● Metin Alıntısı:
────────────────

18 Mart 1933 tarihinde Marsilya’daki toplantıda XII. Kadın Kongresinin İstanbul’da yapılması teklifi uluslararası Alliance Kadın Cemiyeti tarafından kabul edilmiştir. Bunun üzerine XII. Uluslararası Kadın Kongresinin toplanması hazırlıklarına başlayan Türk Devleti toplantı yeri olarak, Yıldız Sarayını seçtiğini Türk Kadın Birliğine bildirdi[Kaplan,1998:151].

18 Nisan 1935’te Atatürk’ün emriyle İstanbul’da dünyanın dört bir yanından gelen ve aralarında Madame Eve Curie’nin bulunduğu ünlü kadınların toplandığı ilk “Kadınlar Kongresi” toplandı[Perin,1981:123].

Daha kongrenin açılışında yaptığı konuşmada Latife Bekir Hanım; Türk kadının kurtuluşunun, erdeminin Mustafa Kemal’e ait olduğunu vurgula-mıştır[Caporal,1982:695].

Atatürk ise, kongreye gönderdiği telgrafta şöyle diyordu: “Kadına siyasal ve sosyal haklarının tanınmasının insanlığın itibarı ve mutluluğu için son derece gerekli olduğu görüşündeyim” diyordu[Tuncer,1989:170].

Kongre sırasında İngiltere temsilcisi Mille Meilans: “Kadın satılıp alınabilen bir mal gibi düşünülmemelidir. Fuhuşa karşı veya bir sınıf kadınlara karşı alınmış özel tedbirler kalkmalıdır. Kadın ve erkeğe karşı eşit muamele yapılmalıdır. Cinsi karışıklığa son verilmelidir.” diyordu.

────────────────

● Alıştırma Görevleri:
[1] İstanbul'daki Kadınlar Kongresi'ni anlatan metinden bir bölümü aynen yazın. "Daha kongrenin açılışında" sözlerinin geçtiği yerden başlayın ve "ait olduğunu vurgula-mıştır[Caporal,1982:695]." sözlerinden sonra durun.
[2] İstanbul'daki Kadınlar Kongresi'ni anlatan metni, son cümlesinden sonra gelecek kısmı yazarak sürdürün.

● Kayıtlı Veriler:
────────────────

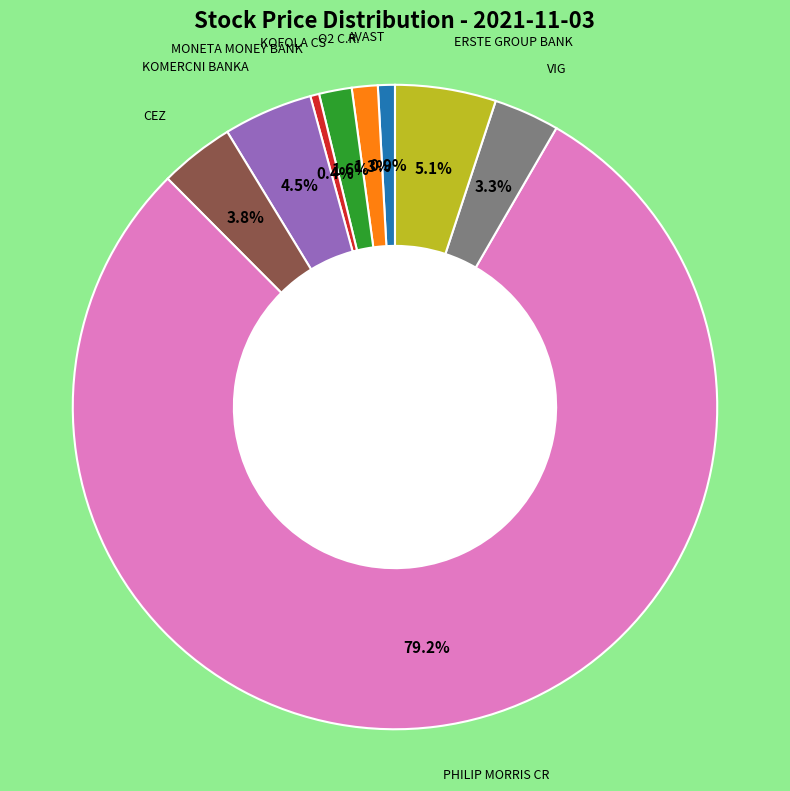

Is there any slice that represents more than half of the pie?

Yes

────────────────

● Numaralı Yanıtlar:
[1]
Daha kongrenin açılışında yaptığı konuşmada Latife Bekir Hanım; Türk kadının kurtuluşunun, erdeminin Mustafa Kemal’e ait olduğunu vurgula-mıştır[Caporal,1982:695].

[2]
Bu kongreyi Tepe başı Şehir Tiyatrosundaki toplantı izlemiş, bu toplantıya büyük bir kalabalık katılmıştır. Kadının bir yurttaş sınıfı sıfatı ile, görev ve hakları üzerinde konuşulmuş, kadının cemiyet içindeki görevi ve durumu tahlil edilmiştir. 22-23 Nisan tarihindeki toplantıların arkasından, 24 Nisan 1935’te Arsı Ulusal Kadın Kongresi: Kadınların oy hakkı, Medeni Eşitlik, Ulusal Birlik gibi çeşitli kararlar almıştır. Bu kararlar; Esaret, çocuk ve kadınlarla beyaz ırk ticaretine son vermek, birden fazla kadın almak usulüne karşı çıkmıştır.Bu kongrenin Türkiye’de yapılmasının önemli bir noktası, Müslüman bir ülke olarak, diğer ülkeler üzerinde yaratacağı olumlu etkinin doğuracağı sonuçlardı[Kaplan,1998:157].

-Türk Kadın Birliğinin Kapatılması:

C.H.P. kadın erkek ayrımı, yapmayan siyasal bir örgüt niteliğini kazanmıştı.Türk Kadın Birliği’nin kadının siyasal haklarını kazanmasıyla amaçlarına ulaştığı ileri sürülmüştü. Bu nedenle 10 Mayıs 1935’te yapılan kongrede Türk Kadın Birliği’nin kapatılma kararı alındı[Turan,1995:248].

Dernek kazanılmış hakların savunulması ve güçlendirilmesi fakat aynı zamanda kadının kültürel gelişimi ve yaşam koşularının iyileştirilmesi amacıyla 1949’da yeniden kuruldu[Caporal,1982:654].(Özellikle çarşaf giyilmesine karşı çıktılar.)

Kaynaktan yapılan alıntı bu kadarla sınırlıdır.